=== Exercise ===
Give back each line of the material that contains the word "down".

=== Material for this exercise ===

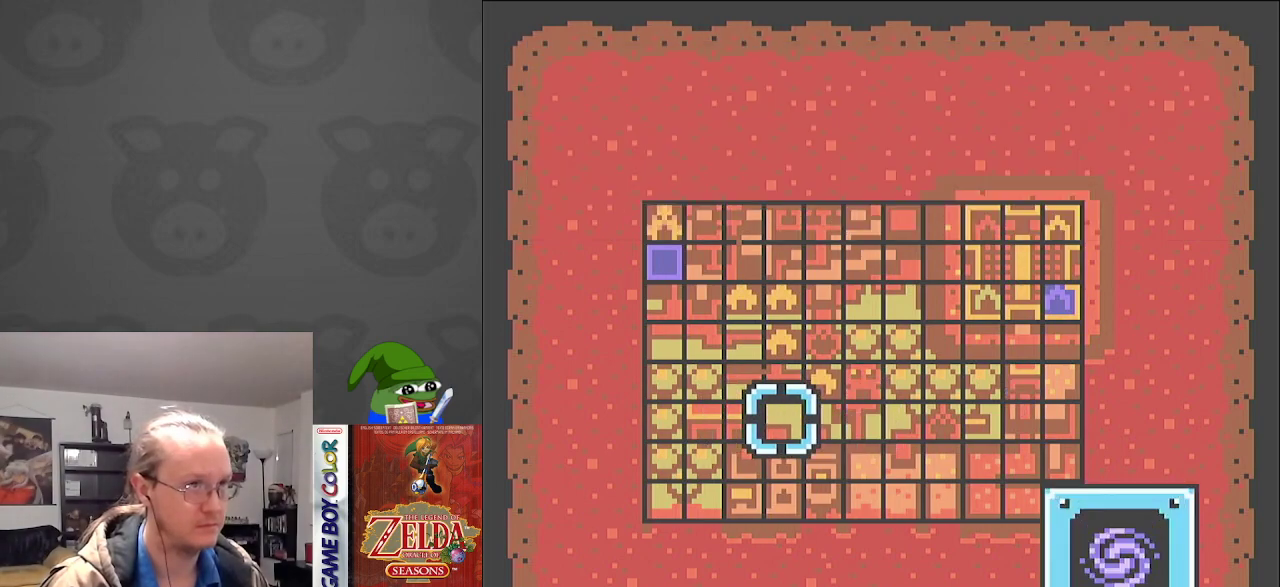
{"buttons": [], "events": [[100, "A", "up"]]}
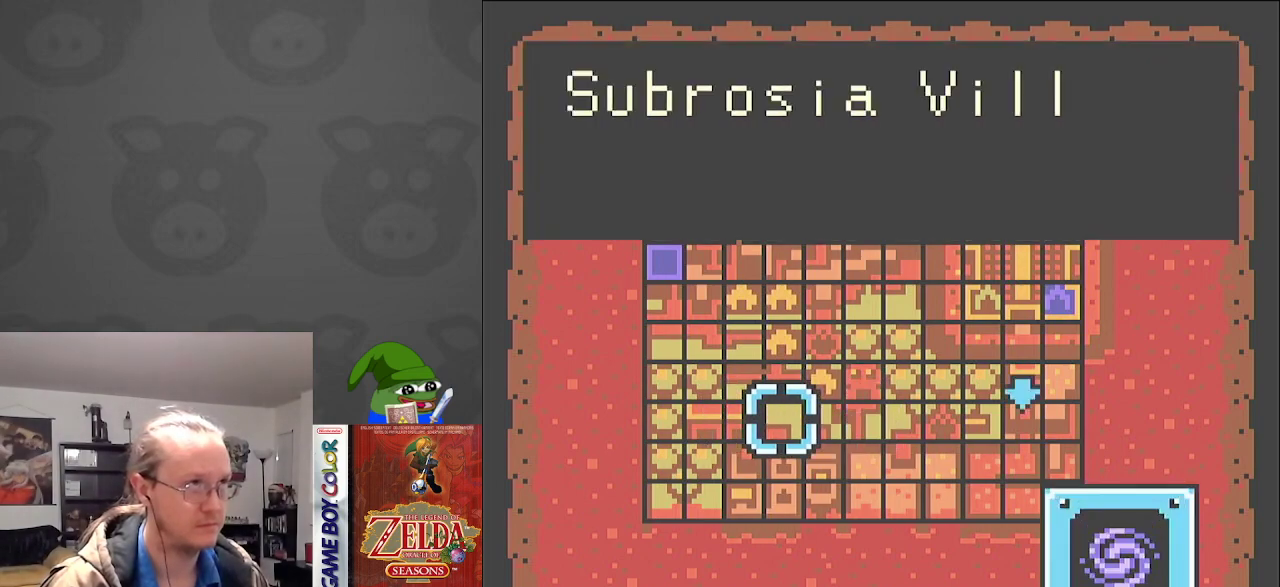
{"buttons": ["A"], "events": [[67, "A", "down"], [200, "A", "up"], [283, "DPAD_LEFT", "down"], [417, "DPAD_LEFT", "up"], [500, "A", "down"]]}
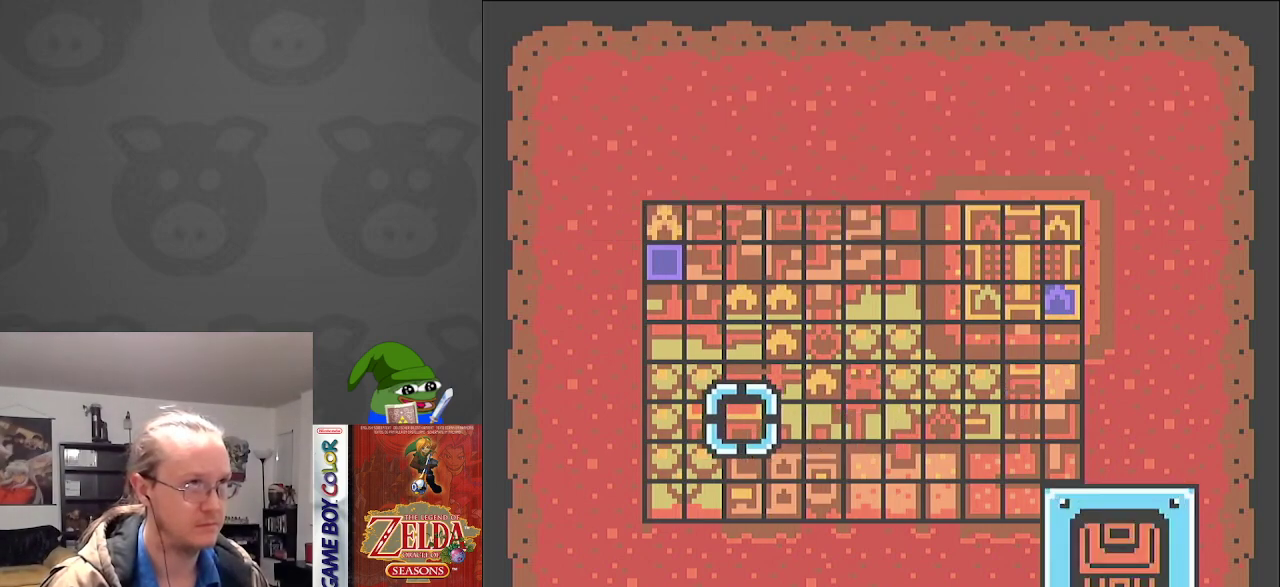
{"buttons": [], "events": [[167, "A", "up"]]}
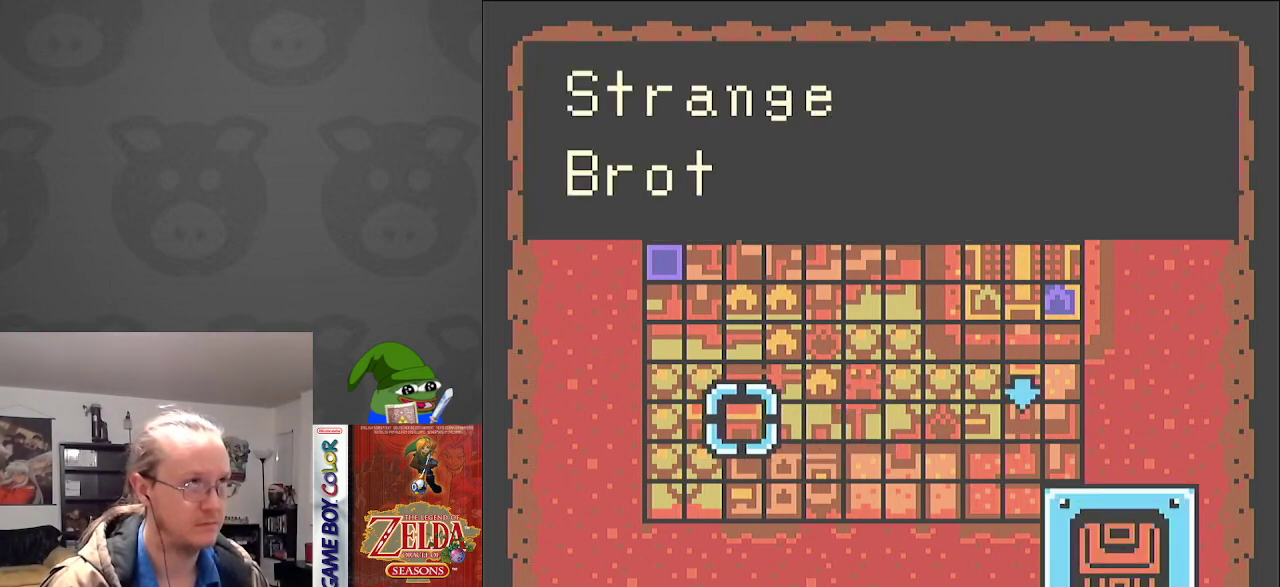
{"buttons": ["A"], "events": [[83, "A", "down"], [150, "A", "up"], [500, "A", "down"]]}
* * *
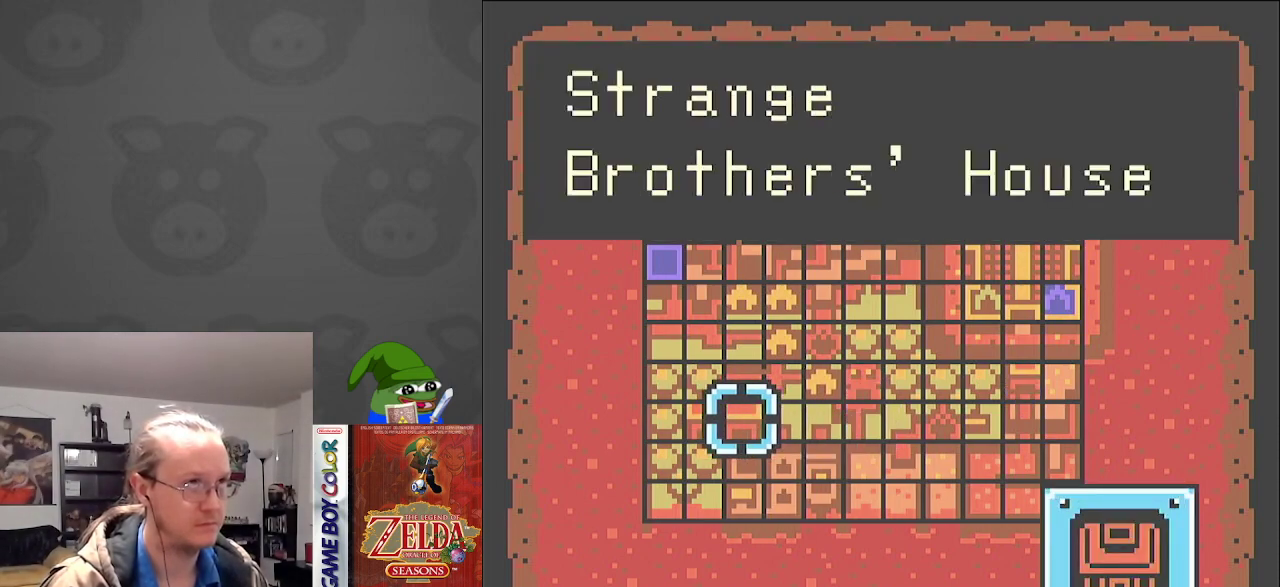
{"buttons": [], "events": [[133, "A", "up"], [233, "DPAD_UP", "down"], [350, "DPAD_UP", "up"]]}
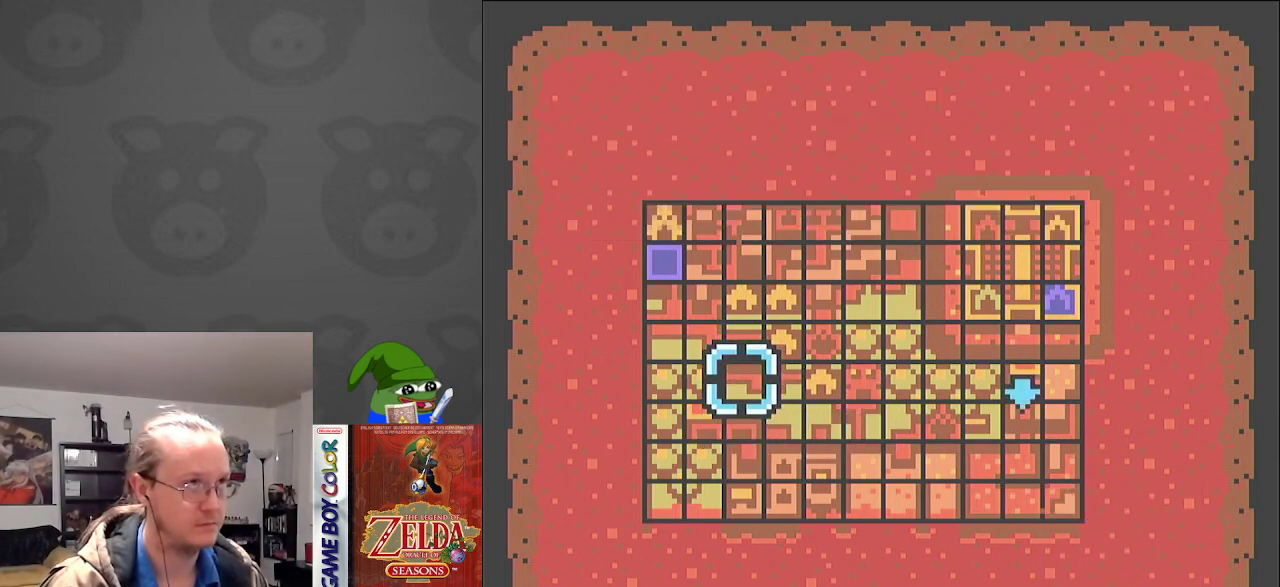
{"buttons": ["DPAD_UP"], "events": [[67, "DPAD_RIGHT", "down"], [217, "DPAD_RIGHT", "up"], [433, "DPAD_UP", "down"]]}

=== Answer box ===
{"buttons": ["A"], "events": [[67, "A", "down"], [200, "A", "up"], [283, "DPAD_LEFT", "down"], [417, "DPAD_LEFT", "up"], [500, "A", "down"]]}
{"buttons": ["A"], "events": [[83, "A", "down"], [150, "A", "up"], [500, "A", "down"]]}
{"buttons": [], "events": [[133, "A", "up"], [233, "DPAD_UP", "down"], [350, "DPAD_UP", "up"]]}
{"buttons": ["DPAD_UP"], "events": [[67, "DPAD_RIGHT", "down"], [217, "DPAD_RIGHT", "up"], [433, "DPAD_UP", "down"]]}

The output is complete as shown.